What to produce: In the post below on Montana's economy, which bank's midyear economic outlook forecasts moderate growth for the state through 2012?

Source document:
━━━━━━━━━━━━━━━━━━━━━━━━━━━━━━
If you're looking Whitewing- and know how to work- there is a job for you...

And folks in this area can't believe yearlings already selling for $1200-1300+ per head-- calves at $800-$900 per head-- cull bulls/cows selling for $.80- $1 per pound (saw where a 2131lb cull bull sold for $2110 the other day :) ).... $10-$11 a Bushel wheat with many talking $15 by this fall... :)

Working pretty well here....Now if Exxon quits pumping their crude oil into the Yellowstone River- and fuel drops the estimated half buck that is predicted this summer to keep down fall trucking costs- I'd be plumb happy...

Only negative I heard is that Montana will soon go over the million population number-- as I like the sparseness...


Federal Reserve Bank forecasts Montana will have moderate growth

By JENNA CEDERBERG of the Missoulian missoulian.com | Posted: Saturday, July 2, 2011 10:45 pm


.

These days, even “continued moderate economic growth” is a good sign.

And if the models from the Federal Reserve Bank of Minneapolis’ midyear economic outlook hold true, that’s exactly what the state of Montana will see through 2012.

The forecast shows Montana due for upticks in employment, personal income and consumer spending.
━━━━━━━━━━━━━━━━━━━━━━━━━━━━━━
Material shown:

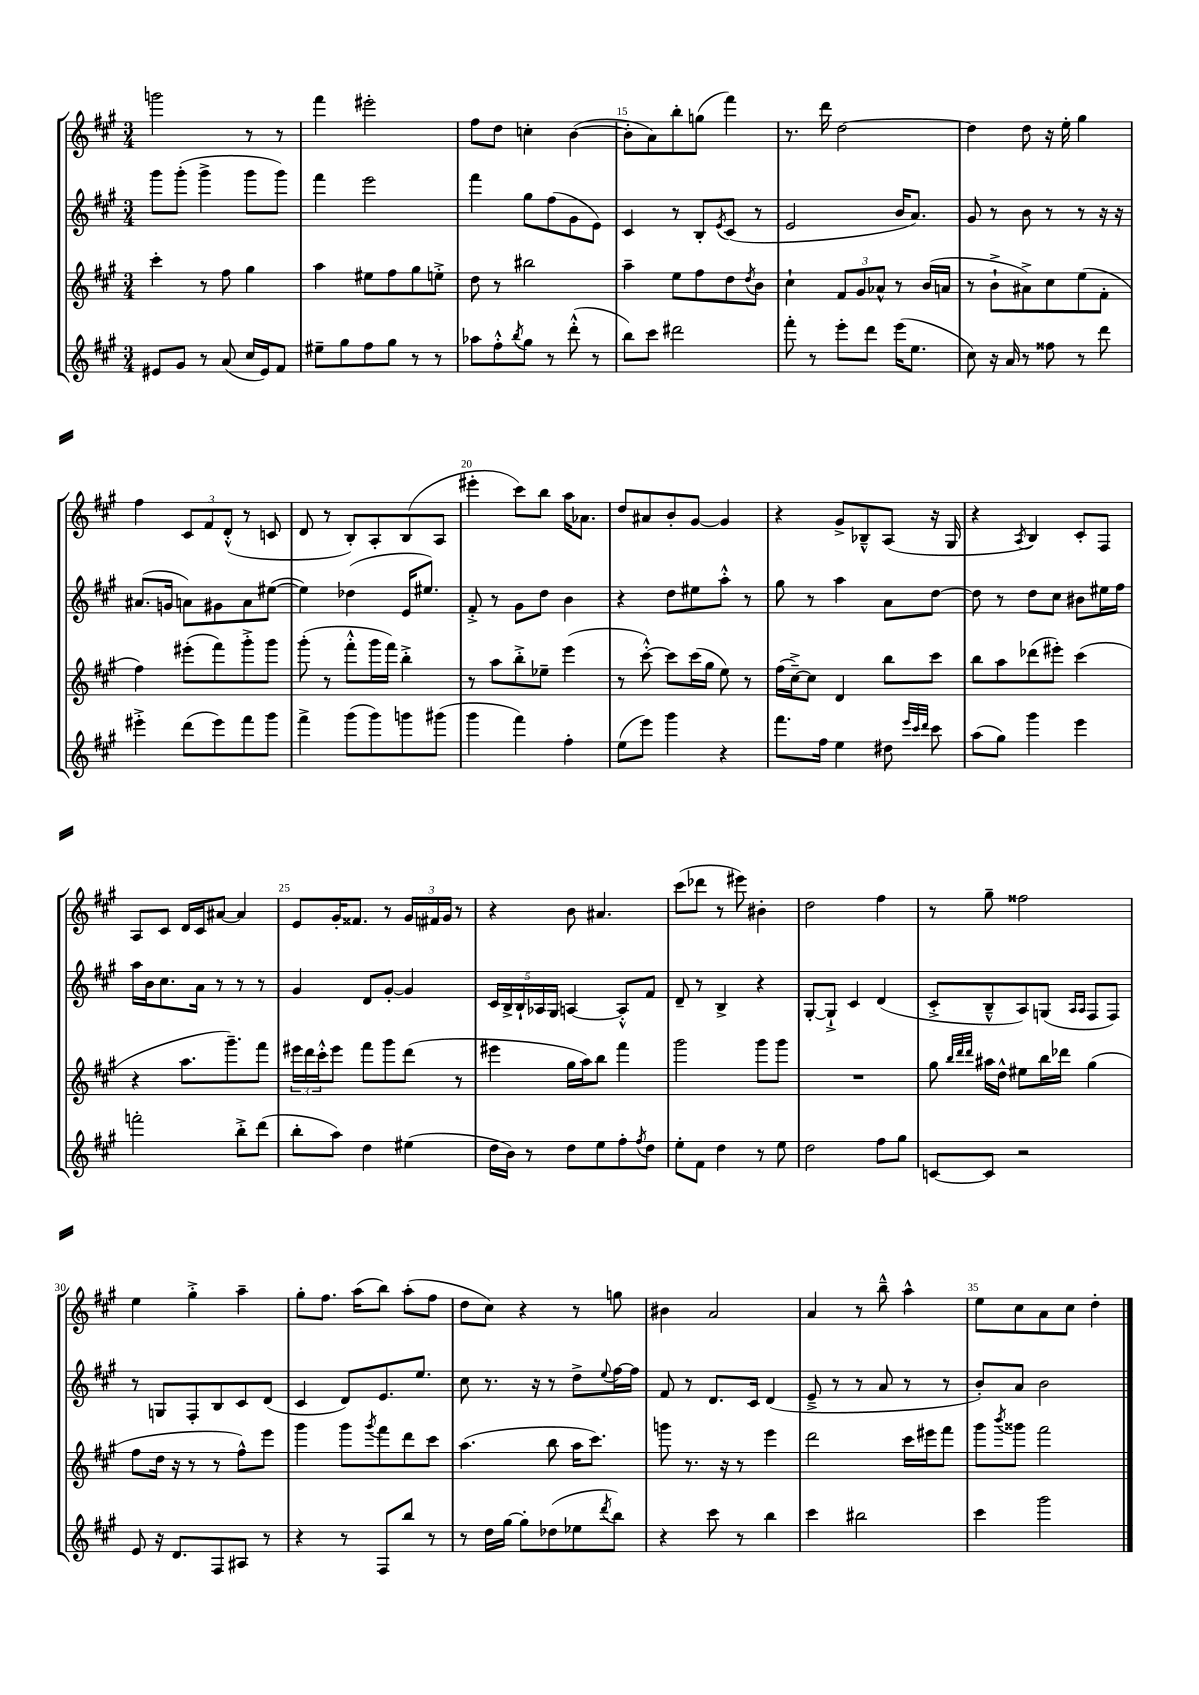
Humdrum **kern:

**kern	**kern	**kern	**kern
*staff4	*staff3	*staff2	*staff1
*clefG2	*clefG2	*clefG2	*clefG2
*k[f#c#g#]	*k[f#c#g#]	*k[f#c#g#]	*k[f#c#g#]
*M3/4	*M3/4	*M3/4	*M3/4
8e#/L	4ccc#'\	8ggg#\L	2ggg\
8g#/J	.	(8ggg#'\J	.
8r	8r	4ggg#^\	.
(8a/	8ff#\	.	.
16cc#/LL	4gg#\	8ggg#\L	8r
16e#/J)	.	.	.
8f#/J	.	8ggg#\J)	8r
=	=	=	=
8ee#~\L	4aa\	4fff#\	4fff#\
8gg#\	.	.	.
8ff#\	8ee#\L	2eee\	2eee#'\
8gg#\J	8ff#\	.	.
8r	8gg#\	.	.
8r	8ee'^\J	.	.
=	=	=	=
8aa-\L	8dd\	4fff#\	8ff#\L
8ff#'^^\	8r	.	8dd\J
8qbb/	.	.	.
8gg#\J	2bb#\	8gg#\L	4cc'\
8r	.	(8ff#\	.
(8ddd'^^\	.	8g#\	([4b\
8r	.	8e\J)	.
=	=	=	=
8bb\L)	4aa~\	4c#/	8b'\]L
8ccc#\J	.	.	8a\)
2ddd#\	8ee\L	8r	8bb'\
.	8ff#\	8B'/L	(8gg\J
.	.	8qe/	.
.	8dd\	(8c#/J	4fff#\)
.	8qdd/	.	.
.	8b\J	8r	.
=	=	=	=
8fff#'\	4cc#`\	2e/	8.r
8r	.	.	.
.	.	.	16ddd\
8eee'\L	12f#/L	.	[2dd\
.	12g#/	.	.
8ddd\J	.	.	.
.	12a-^^/J	.	.
(16eee\LK	8r	16b/LK	.
8.ee\J	.	8.a/J)	.
.	(16b/LL	.	.
.	16a/JJ	.	.
=	=	=	=
8cc#\)	8r	8g#/	4dd\]
16r	8b`^\L	8r	.
16a/	.	.	.
8r	8a#^\)	8b\	8dd\
8ff##\	8cc#\	8r	16r
.	.	.	16ee'\
8r	(8ee\	8r	4gg#\
8ddd\	8f#'\J	16r	.
.	.	16r	.
=	=	=	=
4eee#'^\	4ff#\)	(8.a#/L	4ff#\
.	.	16g/Jk	.
(8ddd\L	(8eee#'\L	8a\L)	12c#/L
.	.	.	12f#/
8eee#\)	8fff#\)	8g#\	.
.	.	.	(12d'^^/J
8fff#\	8ggg#'^\	8a\	8r
8ggg#\J	8ggg#\J	([8ee#\J	8c/
=	=	=	=
4fff#^\	(8ggg#'\	4ee#\])	8d/
.	8r	.	8r
(8ggg#\L	8fff#'^^\L	(4dd-\	8B'/L)
8ggg#\)	16ggg#\L	.	8A'/
.	16fff#\JJ)	.	.
8ggg\	4bb'^\	16e/LK	(8B/
.	.	8.ee#/J)	.
(8ggg#\J	.	.	8A/J
=	=	=	=
4ggg#\	8r	8f#'^/	4eee#'\
.	8aa\L	8r	.
4fff#\)	8bb'^\	8g#\L	8ccc#\L)
.	8ee-~\J	8dd\J	8bb\J
4ff#'\	(4eee\	4b\	16aa\LK
.	.	.	8.a-\J
=	=	=	=
(8ee\L	8r	4r	8dd/L
8eee\J)	[8ccc#'^^\)	.	8a#/
4ggg#\	8ccc#\]L	8dd\L	8b'/
.	(16ccc#\L	8ee#\	[8g#/J
.	16gg#\JJ	.	.
4r	8ee\)	8aa'^^\J	4g#/]
.	8r	8r	.
=	=	=	=
8.fff#\L	(16ff#\LL	8gg#\	4r
.	[16cc#~^\J)	.	.
.	8cc#\]J	8r	.
16ff#\Jk	.	.	.
4ee\	4d/	4aa\	8g#^/L
.	.	.	8B-~^^/
8dd#\	8bb\L	8a\L	(8A/J
32qqeee/LLL	.	.	.
32qqccc#/	.	.	.
32qqddd/JJJ	.	.	.
8ccc#\	8ccc#\J	[8dd\J	16r
.	.	.	16G#/
=	=	=	=
(8aa\L	8bb\L	8dd\]	4r
8gg#\J)	8aa\	8r	.
.	.	.	8qA/
4ggg#\	(8ddd-\	8dd\L	4B/)
.	8eee#'\J)	8cc#\J	.
4eee\	(4ccc#\	8b#\L	8c#'/L
.	.	16ee#\L	8F#/J
.	.	16ff#\JJ	.
=	=	=	=
2fff'\	4r	16aa\LL	8A/L
.	.	16b\J	.
.	.	8.cc#\	8c#/J
.	8.aa\L	.	16d/LL
.	.	16a\Jk	16c#/J
.	.	8r	[8a#/J
.	8.ggg#~\)	.	.
8bb'^\L	.	8r	4a#/]
(8ddd\J	8fff#\J	8r	.
=	=	=	=
8bb'\L	24eee#\LL	4g#/	8e/L
.	24ddd\	.	.
.	24ccc#'^^\J	.	.
8aa\J)	8eee#\J	.	16g#'/K
.	.	.	8.f##/J
4dd\	8fff#\L	8d/L	.
.	8ggg#\	[8g#'/J	8r
(4ee#\	(8ddd\J	4g#/]	24g#/LL
.	.	.	24f#/
.	.	.	24g#/JJ
.	8r	.	8r
=	=	=	=
16dd\LL	4eee#\	20c#/LL	4r
.	.	20B^/	.
16b\JJ)	.	.	.
.	.	20B`/	.
8r	.	.	.
.	.	20A-/	.
.	.	20G#/JJ	.
8dd\L	16gg#\LL	[4A/	8b\
.	16aa\J)	.	.
8ee\	8bb\J	.	4.a#/
8ff#'\	4fff#\	8A'^^/]L	.
8qff#/	.	.	.
8dd\J	.	8f#/J	.
=	=	=	=
8ee'\L	2ggg#\	8d~/	(8ccc#\L
8f#\J	.	8r	8ddd-\J
4dd\	.	4B^/	8r
.	.	.	8eee#\)
8r	8ggg#\L	4r	4b#'\
8ee\	8ggg#\J	.	.
=	=	=	=
2dd\	2.r	[8G#'/L	2dd\
.	.	8G#`^/]J	.
.	.	4c#/	.
8ff#\L	.	(4d/	4ff#\
8gg#\J	.	.	.
=	=	=	=
[8c/L	8gg#\	8c#'^/L	8r
.	32qqbb/LLL	.	.
.	32qqddd/	.	.
.	32qqddd/JJJ	.	.
8c/]J	16aa#\LL	8B~^^/	8gg#~\
.	16dd^^\JJ	.	.
2r	8ee#\L	8A/)	2ff##\
.	16bb\L	(8G/J	.
.	16ddd-\JJ	.	.
.	.	16qqA/LL	.
.	.	16qqA/JJ	.
.	(4gg#\	8F#/L	.
.	.	8F#/J)	.
=	=	=	=
8e/	8ff#\L	8r	4ee\
16r	16dd\Jk	8G/L	.
8.d/L	16r	.	.
.	8r	8F#'/	4gg#'^\
8F#/	8r	8B/	.
8A#/J	8ff#^^\L)	8c#/	4aa~\
8r	8eee\J	(8d/J	.
=	=	=	=
4r	4ggg#\	4c#/	8gg#'\L
.	.	.	8.ff#\J
8r	8ggg#\L	8d/L)	.
.	.	.	(16aa\LK
.	8qggg#/	.	.
8F#/L	8fff#\	8.e/	8bb\J)
8bb/J	8ddd\	.	(8aa'\L
.	.	8.ee/J	.
8r	8ccc#\J	.	8ff#\J
=	=	=	=
8r	(4.aa\	8cc#\	8dd\L
16dd\LL	.	8.r	8cc#\J)
[16gg#\JJ	.	.	.
8gg#'\]L	.	.	4r
.	.	16r	.
(8dd-\	8bb\	8r	.
8ee-\	16aa\LK	8dd^\L	8r
.	8.ccc#\J)	.	.
8qddd/	.	8qqee/	.
8bb\J)	.	[16ff#\L	8gg\
.	.	16ff#\]JJ	.
=	=	=	=
4r	8ggg\	8f#/	4b#\
.	8.r	8r	.
8ccc#\	.	8.d/L	2a/
.	16r	.	.
8r	8r	.	.
.	.	16c#/Jk	.
4bb\	4eee\	(4d/	.
=	=	=	=
4ccc#\	2ddd\	8e~^/	4a/
.	.	8r	.
2bb#\	.	8r	8r
.	.	8a/	8bb~^^\
.	16ccc#\LL	8r	4aa^^\
.	16eee#\J	.	.
.	8fff#\J	8r	.
=	=	=	=
4ccc#\	8ggg#\L	8b'/L)	8ee\L
.	8qbbb/	.	.
.	8ggg##\J	8a/J	8cc#\
2ggg#\	2fff#\	2b\	8a\
.	.	.	8cc#\J
.	.	.	4dd'\
==	==	==	==
*-	*-	*-	*-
━━━━━━━━━━━━━━━━━━━━━━━━━━━━━━
Solution below: The Federal Reserve Bank of Minneapolis.